Throughout music history, several bands have been labeled as “the next” this or that. For Mississippi rockers The Weeks, comparisons to rock band Kings of Leon have always run rampant. From its Southern drawl to its family aspect, it is not the most far-fetched comparison. Rather than shying away from them, The Weeks embraced the comparisons with pride.
“I don’t mind when people say it,” said lead singer Cyle Barnes. “Mostly with the Southern drawl that we share, it’s hard not to make the comparison, but we never really worried about it too much.”
Made up of lead singer Barnes, his twin brother and drummer Cain Barnes, guitarist Samuel Williams, bassist Damien Bone and organ player Admiral Collier, The Weeks is a Mississippi band that now calls Nashville, Tennessee, its home. After signing with Kings of Leon’s record label Serpents and Snakes Records, the band re-released Gutter Gaunt Gangster in 2012 and has become one of Nashville’s rising rock bands. With releases Dear Bo Jackson (2013) and the Buttons EP (2014), the band has become a darling on Nashville radio and beyond.
I spoke with lead singer Cyle Barnes about the band’s roots, the Nashville music scene and what is next for the band.
Are your Mississippi roots reflected in your music?
I always say if the music doesn’t sound super Southern, I’d like to believe the feel is there. [Southerners are] wonderful people and have good stories, so we push through with that a little bit.

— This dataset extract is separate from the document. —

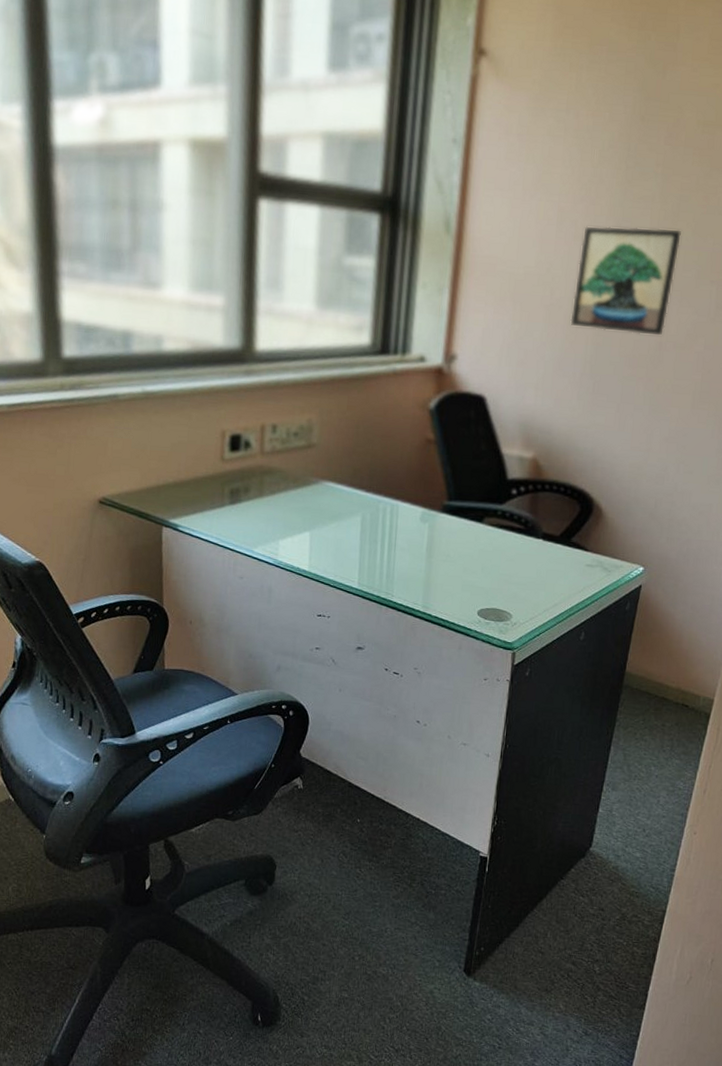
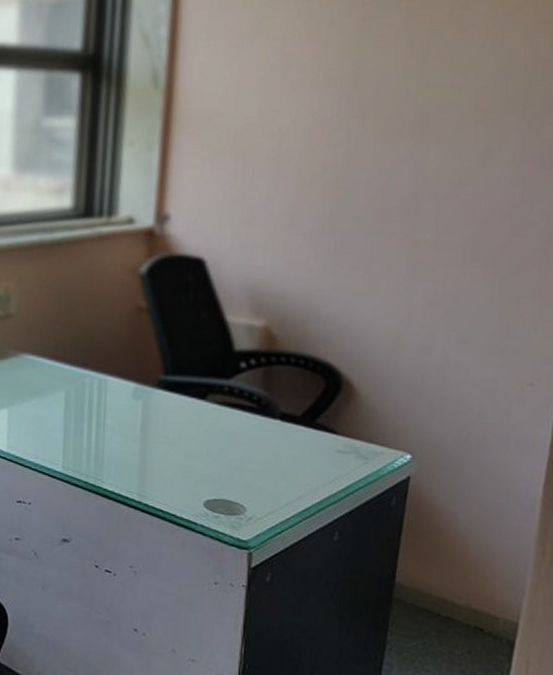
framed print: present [570,226,682,336] -> none [303,67,436,185]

Why did you move to Nashville?
We were at Delta State University at the time. My brother and I were both art majors. It was either we’d stay or go out and try to do this full time. It was kind of like names in a hat at first. We really didn’t know where we wanted to go. We just knew we had to go and try to do something a little different and get moving and get motivated about it. We ended up touring through the cities we were thinking about moving to, and Nashville was the one. It’s close to home, the temperature’s great and it’s just a big small city, so we moved here and it was great. There are more musicians here than we could ever possibly think about meeting.

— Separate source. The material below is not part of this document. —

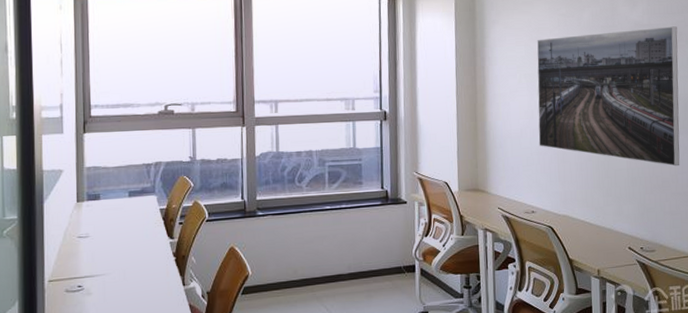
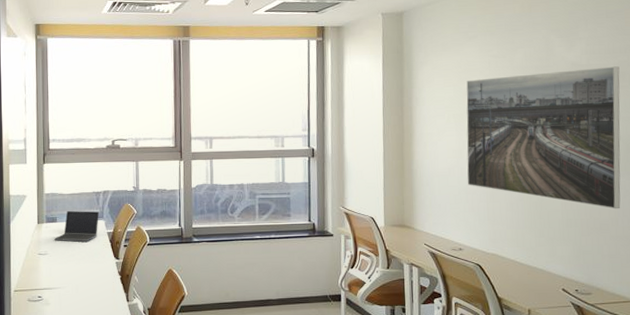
laptop computer: none [97,185,150,221] -> present [54,210,99,242]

What do you think about the growing rock scene in Nashville?
It’s amazing. We’ve been here for almost five years now. When we were first coming here, we were worried because we were transplants. We had no idea what they would think or if we were going to be accepted. At the time, there was a little bit of buzz about Nashville, but not at all like it is now. But we ended up getting here, and it was so much more than just country music. If you wanted to see a different [genre]—punk, whatever—every single night, you can. So we got here and realized there was no competition. We’re all doing the same thing—everyone’s touring, everyone’s playing as much as they can. It was nice to get here and realize that coming from somewhere else, we were welcomed with open arms. We’re all in the same fight together.
You are signed with Kings of Leon’s label, Serpents and Snakes Records. What has that experience been like?

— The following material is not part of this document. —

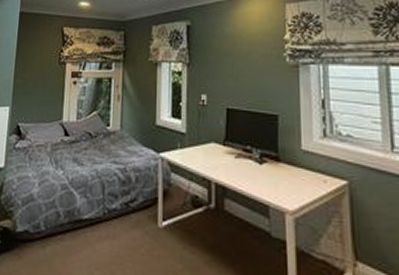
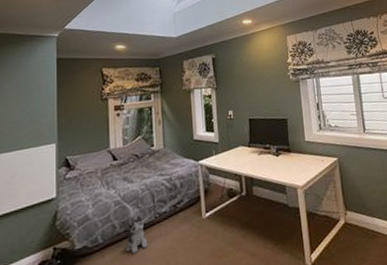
plush toy: none [67,206,93,252] -> present [125,215,148,253]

We have a special situation with that because their label is owned by a band, so they know what touring is like. It doesn’t feel super business all the time. There’s a family aspect to it. We like to make it as personal as possible. We want to know that who we’re working with are people we like and they enjoy us and not just what we’re doing. They actually enjoy us as people. It’s just one big family.
You have toured with Kings of Leon in the past. What is your relationship like with the band?
They’re all really sweet guys. Every time we get together, it ends up being a good time. It’s strange because, when we do hang out with them, it’s easy to forget they’re in the band that they’re in. But they’re all really nice guys and their families are super sweet also.
Do you and your twin brother Cain get along or is there ever tension?
My brother and myself are twins who have been together nonstop, so we don’t have beefs ever really. We try to keep it pretty nice. We do get the twin vibe, so we could read each other’s minds. Since I was young, we’ve always been in bands together, so I’ve always had him as a drummer. I don’t know what it’d be like to not have him as a drummer.
You guys are currently touring and playing shows throughout the South. How is it so far?
It’s been wild. We tour constantly—we’re on the road more than we’re home. We love touring. That’s why we do it constantly. We like live shows and getting out there and meeting new people and all the different bands we get to meet. When we get home for a little while, we try to write and keep busy because we get antsy and want to get back out there and get back on the road. But every chance we get—there’s just nothing like getting to go to a fun, strange place you’ve never been before and being loud there for a night.
Your last album, Dear Bo Jackson, was distinct from previous records you’ve released. Do you see a natural evolution in the band?
Yeah, I definitely think so. There’s a gradual change as we’ve gotten a little older. It’s interesting to see how it turns. [On Dear Bo Jackson] we had a lot of time to get some friends that we invited with horns and things like that just because it was the first time we really got to experiment with all of that. As far as the writing goes, it’s definitely the same sort of flow, same sort of style, but maybe more of just the band and seeing how it sounds more stripped down. I think it’ll be a nice middle ground between the two.